(Task material)
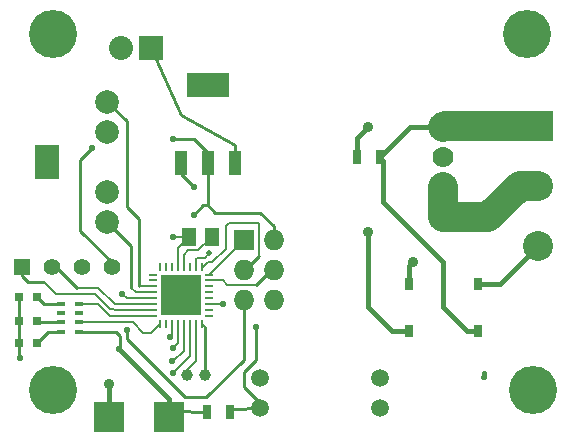
<source format=gtl>
G04 #@! TF.FileFunction,Copper,L1,Top,Signal*
%FSLAX46Y46*%
G04 Gerber Fmt 4.6, Leading zero omitted, Abs format (unit mm)*
G04 Created by KiCad (PCBNEW (after 2015-mar-04 BZR unknown)-product) date Wed 10 Jun 2015 04:01:36 PM EDT*
%MOMM*%
G01*
G04 APERTURE LIST*
%ADD10C,0.150000*%
%ADD11R,1.727200X1.727200*%
%ADD12O,1.727200X1.727200*%
%ADD13R,1.300480X1.498600*%
%ADD14R,0.797560X0.797560*%
%ADD15R,0.700000X1.000000*%
%ADD16R,2.540000X2.540000*%
%ADD17C,2.540000*%
%ADD18R,2.000000X3.000000*%
%ADD19C,2.000000*%
%ADD20R,1.397000X1.397000*%
%ADD21C,1.397000*%
%ADD22R,0.800100X1.198880*%
%ADD23R,3.657600X2.032000*%
%ADD24R,1.016000X2.032000*%
%ADD25C,1.778000*%
%ADD26R,1.778000X1.778000*%
%ADD27C,1.500000*%
%ADD28C,1.000760*%
%ADD29R,2.032000X2.032000*%
%ADD30O,2.032000X2.032000*%
%ADD31R,0.250000X0.700000*%
%ADD32R,0.700000X0.250000*%
%ADD33R,1.725000X1.725000*%
%ADD34C,4.064000*%
%ADD35R,0.762000X0.431800*%
%ADD36R,2.550160X2.499360*%
%ADD37R,0.700000X1.300000*%
%ADD38C,0.558800*%
%ADD39C,0.508000*%
%ADD40C,0.889000*%
%ADD41C,0.400000*%
%ADD42C,0.203000*%
%ADD43C,0.254000*%
%ADD44C,2.500000*%
G04 APERTURE END LIST*
D10*
D11*
X103759000Y-166370000D03*
D12*
X103759000Y-168910000D03*
X103759000Y-171450000D03*
X106299000Y-171450000D03*
X106299000Y-168910000D03*
X106299000Y-166370000D03*
D13*
X99123500Y-166116000D03*
X101028500Y-166116000D03*
D14*
X86220300Y-171196000D03*
X84721700Y-171196000D03*
X86220300Y-173228000D03*
X84721700Y-173228000D03*
D15*
X117750000Y-174085000D03*
X117750000Y-170085000D03*
X123550000Y-174085000D03*
X123550000Y-170085000D03*
D14*
X86220300Y-175133000D03*
X84721700Y-175133000D03*
D16*
X128651000Y-156718000D03*
D17*
X128651000Y-161798000D03*
X128651000Y-166878000D03*
D18*
X87122000Y-159766000D03*
D19*
X92202000Y-157226000D03*
X92202000Y-154686000D03*
X92202000Y-162306000D03*
X92202000Y-164846000D03*
D20*
X84963000Y-168656000D03*
D21*
X87503000Y-168656000D03*
X90043000Y-168656000D03*
X92583000Y-168656000D03*
D22*
X102600760Y-180975000D03*
X100599240Y-180975000D03*
D23*
X100711000Y-153289000D03*
D24*
X100711000Y-159893000D03*
X102997000Y-159893000D03*
X98425000Y-159893000D03*
D25*
X120650000Y-156845000D03*
X120650000Y-159385000D03*
D26*
X120650000Y-161925000D03*
D27*
X105156000Y-180594000D03*
X105156000Y-178054000D03*
X115316000Y-178054000D03*
X115316000Y-180594000D03*
D28*
X98945700Y-177800000D03*
X100444300Y-177800000D03*
D29*
X95885000Y-150114000D03*
D30*
X93345000Y-150114000D03*
D31*
X96675000Y-173469000D03*
X97175000Y-173469000D03*
X97675000Y-173469000D03*
X98175000Y-173469000D03*
X98675000Y-173469000D03*
X99175000Y-173469000D03*
X99675000Y-173469000D03*
X100175000Y-173469000D03*
D32*
X100825000Y-172819000D03*
X100825000Y-172319000D03*
X100825000Y-171819000D03*
X100825000Y-171319000D03*
X100825000Y-170819000D03*
X100825000Y-170319000D03*
X100825000Y-169819000D03*
X100825000Y-169319000D03*
D31*
X100175000Y-168669000D03*
X99675000Y-168669000D03*
X99175000Y-168669000D03*
X98675000Y-168669000D03*
X98175000Y-168669000D03*
X97675000Y-168669000D03*
X97175000Y-168669000D03*
X96675000Y-168669000D03*
D32*
X96025000Y-169319000D03*
X96025000Y-169819000D03*
X96025000Y-170319000D03*
X96025000Y-170819000D03*
X96025000Y-171319000D03*
X96025000Y-171819000D03*
X96025000Y-172319000D03*
X96025000Y-172819000D03*
D33*
X99287500Y-170206500D03*
X97562500Y-170206500D03*
X99287500Y-171931500D03*
X97562500Y-171931500D03*
D34*
X87630000Y-148971000D03*
X128270000Y-179070000D03*
X87630000Y-179070000D03*
X127762000Y-148971000D03*
D35*
X89789000Y-173372780D03*
X88265000Y-173372780D03*
X89789000Y-172575220D03*
X88265000Y-172575220D03*
X89789000Y-174172880D03*
X89789000Y-171775120D03*
X88265000Y-171775120D03*
X88265000Y-174172880D03*
D36*
X92344240Y-181356000D03*
X97393760Y-181356000D03*
D37*
X113350000Y-159385000D03*
X115250000Y-159385000D03*
D38*
X97790000Y-166116000D03*
D39*
X97790000Y-171577000D03*
X97790000Y-170434000D03*
X99187000Y-171577000D03*
X99187000Y-170434000D03*
D38*
X84836000Y-176403000D03*
X99568000Y-161925000D03*
X97663000Y-176657000D03*
X97536000Y-174625000D03*
D40*
X92329000Y-178562000D03*
X114300000Y-165735000D03*
X118110000Y-168275000D03*
D38*
X93472000Y-170942000D03*
X93853000Y-173990000D03*
D40*
X114300000Y-156845000D03*
D38*
X101981000Y-171831000D03*
X104775000Y-173736000D03*
D39*
X100838000Y-167513000D03*
D38*
X99504500Y-164274500D03*
X90932000Y-158623000D03*
X97790000Y-157861000D03*
X97790000Y-175514000D03*
X97790000Y-177673000D03*
X93218000Y-175641000D03*
D41*
X124058000Y-178022000D02*
X124047000Y-178022000D01*
X124058000Y-178022000D02*
X124058000Y-177694000D01*
D42*
X99123500Y-166116000D02*
X97790000Y-166116000D01*
X98175000Y-168669000D02*
X98175000Y-167064500D01*
X98175000Y-167064500D02*
X99123500Y-166116000D01*
D43*
X84721700Y-173228000D02*
X84721700Y-175133000D01*
X84721700Y-171196000D02*
X84721700Y-173228000D01*
X84734400Y-176403000D02*
X84836000Y-176403000D01*
X84721700Y-176415700D02*
X84734400Y-176403000D01*
X84721700Y-175133000D02*
X84721700Y-176415700D01*
X98425000Y-160782000D02*
X99568000Y-161925000D01*
X98425000Y-159893000D02*
X98425000Y-160782000D01*
D42*
X97790000Y-176657000D02*
X97663000Y-176657000D01*
X98675000Y-175772000D02*
X97790000Y-176657000D01*
X98675000Y-173469000D02*
X98675000Y-175772000D01*
X97675000Y-174486000D02*
X97536000Y-174625000D01*
X97675000Y-173469000D02*
X97675000Y-174486000D01*
D41*
X92344240Y-178577240D02*
X92329000Y-178562000D01*
X92344240Y-181356000D02*
X92344240Y-178577240D01*
D42*
X98675000Y-168669000D02*
X98675000Y-167644000D01*
X99885500Y-167259000D02*
X101028500Y-166116000D01*
X99060000Y-167259000D02*
X99885500Y-167259000D01*
X98675000Y-167644000D02*
X99060000Y-167259000D01*
X99675000Y-175260000D02*
X99675000Y-175280000D01*
X99675000Y-173469000D02*
X99675000Y-175260000D01*
X98945700Y-177366300D02*
X98945700Y-177800000D01*
X99675000Y-176637000D02*
X98945700Y-177366300D01*
X99675000Y-175260000D02*
X99675000Y-176637000D01*
X100444300Y-173738300D02*
X100175000Y-173469000D01*
D43*
X100444300Y-177800000D02*
X100444300Y-173738300D01*
D44*
X128651000Y-161798000D02*
X127127000Y-161798000D01*
X120650000Y-164465000D02*
X120650000Y-161925000D01*
X124460000Y-164465000D02*
X120650000Y-164465000D01*
X127127000Y-161798000D02*
X124460000Y-164465000D01*
X128651000Y-161798000D02*
X128397000Y-161798000D01*
D43*
X86799420Y-171775120D02*
X86220300Y-171196000D01*
X88265000Y-171775120D02*
X86799420Y-171775120D01*
X86365080Y-173372780D02*
X86220300Y-173228000D01*
X88265000Y-173372780D02*
X86365080Y-173372780D01*
D41*
X117750000Y-174085000D02*
X116300000Y-174085000D01*
X116300000Y-174085000D02*
X114300000Y-172085000D01*
X114300000Y-172085000D02*
X114300000Y-165735000D01*
X118110000Y-168275000D02*
X117750000Y-168635000D01*
X117750000Y-168635000D02*
X117750000Y-170085000D01*
X123550000Y-170085000D02*
X125444000Y-170085000D01*
X125444000Y-170085000D02*
X128651000Y-166878000D01*
X123550000Y-174085000D02*
X122650000Y-174085000D01*
X122650000Y-174085000D02*
X120650000Y-172085000D01*
X120650000Y-172085000D02*
X120650000Y-168275000D01*
X120650000Y-168275000D02*
X115570000Y-163195000D01*
X115570000Y-163195000D02*
X115570000Y-159705000D01*
X115570000Y-159705000D02*
X115250000Y-159385000D01*
X120650000Y-156845000D02*
X117790000Y-156845000D01*
X117790000Y-156845000D02*
X115250000Y-159385000D01*
D44*
X128651000Y-156718000D02*
X120777000Y-156718000D01*
X120777000Y-156718000D02*
X120650000Y-156845000D01*
D43*
X87180420Y-174172880D02*
X86220300Y-175133000D01*
X88265000Y-174172880D02*
X87180420Y-174172880D01*
D42*
X95900000Y-174244000D02*
X96675000Y-173469000D01*
X95250000Y-174244000D02*
X95900000Y-174244000D01*
X94378780Y-173372780D02*
X95250000Y-174244000D01*
X89789000Y-173372780D02*
X94378780Y-173372780D01*
X100175000Y-168669000D02*
X100328298Y-168669000D01*
D43*
X105029000Y-167767000D02*
X103886000Y-168910000D01*
D42*
X105029000Y-164973000D02*
X105029000Y-167767000D01*
X102489000Y-164973000D02*
X105029000Y-164973000D01*
X102235000Y-165227000D02*
X102489000Y-164973000D01*
X102235000Y-167132000D02*
X102235000Y-165227000D01*
X101092000Y-168275000D02*
X102235000Y-167132000D01*
X100722298Y-168275000D02*
X101092000Y-168275000D01*
X100328298Y-168669000D02*
X100722298Y-168275000D01*
X103886000Y-168910000D02*
X103759000Y-168910000D01*
X100175000Y-168351002D02*
X100175000Y-168669000D01*
X91384120Y-171775120D02*
X89789000Y-171775120D01*
X92428000Y-172819000D02*
X91384120Y-171775120D01*
X96025000Y-172819000D02*
X92428000Y-172819000D01*
X84963000Y-169418000D02*
X84963000Y-168656000D01*
D43*
X85471000Y-169926000D02*
X84963000Y-169418000D01*
X86868000Y-169926000D02*
X85471000Y-169926000D01*
D42*
X87884000Y-170942000D02*
X86868000Y-169926000D01*
X91186000Y-170942000D02*
X87884000Y-170942000D01*
X92456000Y-172212000D02*
X91186000Y-170942000D01*
X92710000Y-172212000D02*
X92456000Y-172212000D01*
X92817000Y-172319000D02*
X92710000Y-172212000D01*
X96025000Y-172319000D02*
X92817000Y-172319000D01*
X92825000Y-171819000D02*
X96025000Y-171819000D01*
X91440000Y-170434000D02*
X92825000Y-171819000D01*
X89662000Y-170434000D02*
X91440000Y-170434000D01*
D43*
X87884000Y-168656000D02*
X89662000Y-170434000D01*
D42*
X87503000Y-168656000D02*
X87884000Y-168656000D01*
X93849000Y-171319000D02*
X96025000Y-171319000D01*
X93472000Y-170942000D02*
X93849000Y-171319000D01*
D43*
X93853000Y-174752000D02*
X93853000Y-173990000D01*
X98806000Y-179705000D02*
X93853000Y-174752000D01*
X100584000Y-179705000D02*
X98806000Y-179705000D01*
X103759000Y-176530000D02*
X100584000Y-179705000D01*
X103759000Y-171450000D02*
X103759000Y-176530000D01*
X94234000Y-166878000D02*
X92202000Y-164846000D01*
X94234000Y-170442000D02*
X94234000Y-166878000D01*
D42*
X94611000Y-170819000D02*
X94234000Y-170442000D01*
X96025000Y-170819000D02*
X94611000Y-170819000D01*
X94881000Y-170319000D02*
X94869000Y-170307000D01*
X96025000Y-170319000D02*
X94881000Y-170319000D01*
D43*
X94869000Y-164592000D02*
X94869000Y-170307000D01*
X93853000Y-163576000D02*
X94869000Y-164592000D01*
X93853000Y-156337000D02*
X93853000Y-163576000D01*
X92202000Y-154686000D02*
X93853000Y-156337000D01*
D42*
X106299000Y-168910000D02*
X106045000Y-168910000D01*
D43*
X106045000Y-168910000D02*
X104775000Y-170180000D01*
D42*
X102001000Y-169819000D02*
X100825000Y-169819000D01*
X102362000Y-170180000D02*
X102001000Y-169819000D01*
X104775000Y-170180000D02*
X102362000Y-170180000D01*
X106299000Y-168910000D02*
X106299000Y-169418000D01*
X106299000Y-168910000D02*
X105537000Y-168910000D01*
X103759000Y-166370000D02*
X103759000Y-166385000D01*
X103759000Y-166385000D02*
X100825000Y-169319000D01*
D43*
X102997000Y-158369000D02*
X102997000Y-159893000D01*
X98425000Y-155829000D02*
X102997000Y-158369000D01*
X95885000Y-150114000D02*
X98425000Y-155829000D01*
D41*
X114300000Y-156845000D02*
X113350000Y-157795000D01*
X113350000Y-157795000D02*
X113350000Y-159385000D01*
D42*
X102854760Y-180721000D02*
X102600760Y-180975000D01*
D43*
X105156000Y-180594000D02*
X102854760Y-180721000D01*
D42*
X101969000Y-171819000D02*
X100825000Y-171819000D01*
X101981000Y-171831000D02*
X101969000Y-171819000D01*
D43*
X104775000Y-176530000D02*
X104775000Y-173736000D01*
X103759000Y-177546000D02*
X104775000Y-176530000D01*
X103759000Y-178816000D02*
X103759000Y-177546000D01*
X105156000Y-180213000D02*
X103759000Y-178816000D01*
D42*
X105156000Y-180594000D02*
X105156000Y-180213000D01*
D43*
X106299000Y-166370000D02*
X106299000Y-165227000D01*
X100711000Y-163449000D02*
X100711000Y-159893000D01*
X101346000Y-164084000D02*
X100711000Y-163449000D01*
X105156000Y-164084000D02*
X101346000Y-164084000D01*
X106299000Y-165227000D02*
X105156000Y-164084000D01*
D42*
X99675000Y-168041000D02*
X99675000Y-168669000D01*
X99822000Y-167894000D02*
X99675000Y-168041000D01*
X100457000Y-167894000D02*
X99822000Y-167894000D01*
X100838000Y-167513000D02*
X100457000Y-167894000D01*
D43*
X100330000Y-163449000D02*
X100711000Y-163449000D01*
X99504500Y-164274500D02*
X100330000Y-163449000D01*
X89916000Y-165608000D02*
X89916000Y-159639000D01*
X89916000Y-159639000D02*
X90932000Y-158623000D01*
X92583000Y-168275000D02*
X89916000Y-165608000D01*
D42*
X92583000Y-168656000D02*
X92583000Y-168275000D01*
D43*
X99568000Y-157861000D02*
X97790000Y-157861000D01*
X100711000Y-159004000D02*
X99568000Y-157861000D01*
X100711000Y-159893000D02*
X100711000Y-159004000D01*
X89789000Y-174172880D02*
X92892880Y-174172880D01*
D42*
X98175000Y-175129000D02*
X97790000Y-175514000D01*
X98175000Y-173469000D02*
X98175000Y-175129000D01*
X97862002Y-177600998D02*
X97790000Y-177673000D01*
X97862002Y-177546000D02*
X97862002Y-177600998D01*
X99175000Y-176233002D02*
X97862002Y-177546000D01*
X99175000Y-173469000D02*
X99175000Y-176233002D01*
D43*
X92892880Y-174172880D02*
X93256100Y-174536100D01*
X93256100Y-174536100D02*
X93256100Y-175641000D01*
X93218000Y-175641000D02*
X93256100Y-175641000D01*
X97917000Y-180848000D02*
X97536000Y-181229000D01*
X100599240Y-180975000D02*
X97917000Y-180848000D01*
D41*
X97393760Y-179816760D02*
X93218000Y-175641000D01*
X97393760Y-181356000D02*
X97393760Y-179816760D01*
M02*

</source>
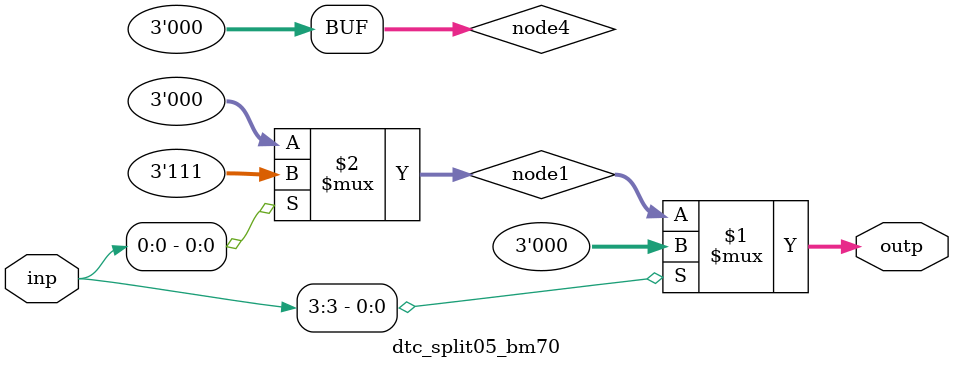
<source format=v>
module dtc_split05_bm70 (
	input  wire [12-1:0] inp,
	output wire [3-1:0] outp
);

	wire [3-1:0] node1;
	wire [3-1:0] node4;

	assign outp = (inp[3]) ? node4 : node1;
		assign node1 = (inp[0]) ? 3'b111 : 3'b000;
		assign node4 = (inp[4]) ? 3'b000 : 3'b000;

endmodule
</source>
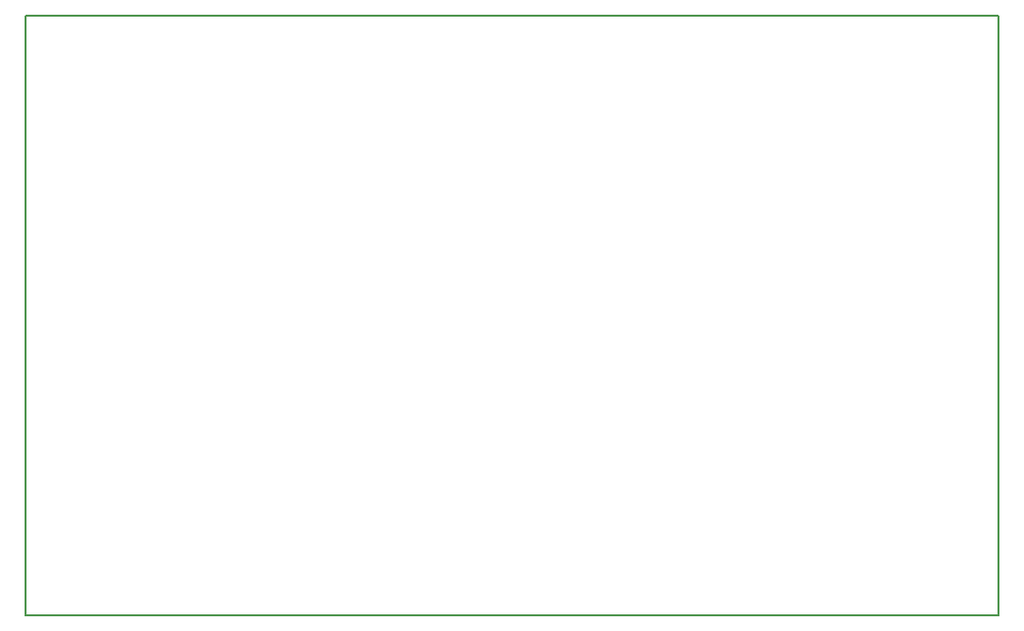
<source format=gbr>
%TF.GenerationSoftware,KiCad,Pcbnew,(6.0.0)*%
%TF.CreationDate,2022-08-03T23:03:17+01:00*%
%TF.ProjectId,Lynx Phono,4c796e78-2050-4686-9f6e-6f2e6b696361,rev?*%
%TF.SameCoordinates,Original*%
%TF.FileFunction,Profile,NP*%
%FSLAX46Y46*%
G04 Gerber Fmt 4.6, Leading zero omitted, Abs format (unit mm)*
G04 Created by KiCad (PCBNEW (6.0.0)) date 2022-08-03 23:03:17*
%MOMM*%
%LPD*%
G01*
G04 APERTURE LIST*
%TA.AperFunction,Profile*%
%ADD10C,0.150000*%
%TD*%
G04 APERTURE END LIST*
D10*
X102900000Y-112280000D02*
X18960000Y-112280000D01*
X18960000Y-112280000D02*
X18960000Y-60540000D01*
X18960000Y-60540000D02*
X102900000Y-60540000D01*
X102900000Y-60540000D02*
X102900000Y-112280000D01*
M02*

</source>
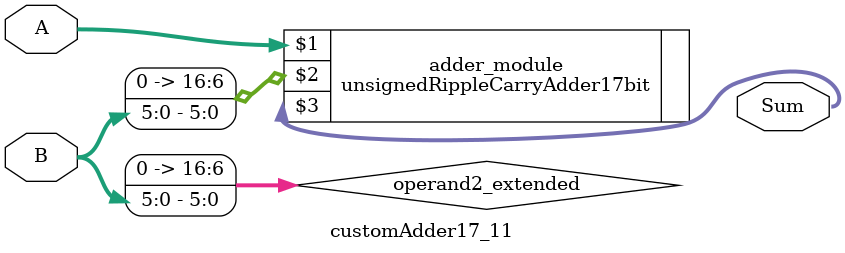
<source format=v>

module customAdder17_11(
                    input [16 : 0] A,
                    input [5 : 0] B,
                    
                    output [17 : 0] Sum
            );

    wire [16 : 0] operand2_extended;
    
    assign operand2_extended =  {11'b0, B};
    
    unsignedRippleCarryAdder17bit adder_module(
        A,
        operand2_extended,
        Sum
    );
    
endmodule
        
</source>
(End Task material)
** Problem description **
Only one stretch of the entries above is wanted: the lines from the one containing "X92202000Y-154686000D03*" through the one containing "X98945700Y-177800000D03*". Please reproduce it exactly.

** Exercise result **
X92202000Y-154686000D03*
X92202000Y-162306000D03*
X92202000Y-164846000D03*
D20*
X84963000Y-168656000D03*
D21*
X87503000Y-168656000D03*
X90043000Y-168656000D03*
X92583000Y-168656000D03*
D22*
X102600760Y-180975000D03*
X100599240Y-180975000D03*
D23*
X100711000Y-153289000D03*
D24*
X100711000Y-159893000D03*
X102997000Y-159893000D03*
X98425000Y-159893000D03*
D25*
X120650000Y-156845000D03*
X120650000Y-159385000D03*
D26*
X120650000Y-161925000D03*
D27*
X105156000Y-180594000D03*
X105156000Y-178054000D03*
X115316000Y-178054000D03*
X115316000Y-180594000D03*
D28*
X98945700Y-177800000D03*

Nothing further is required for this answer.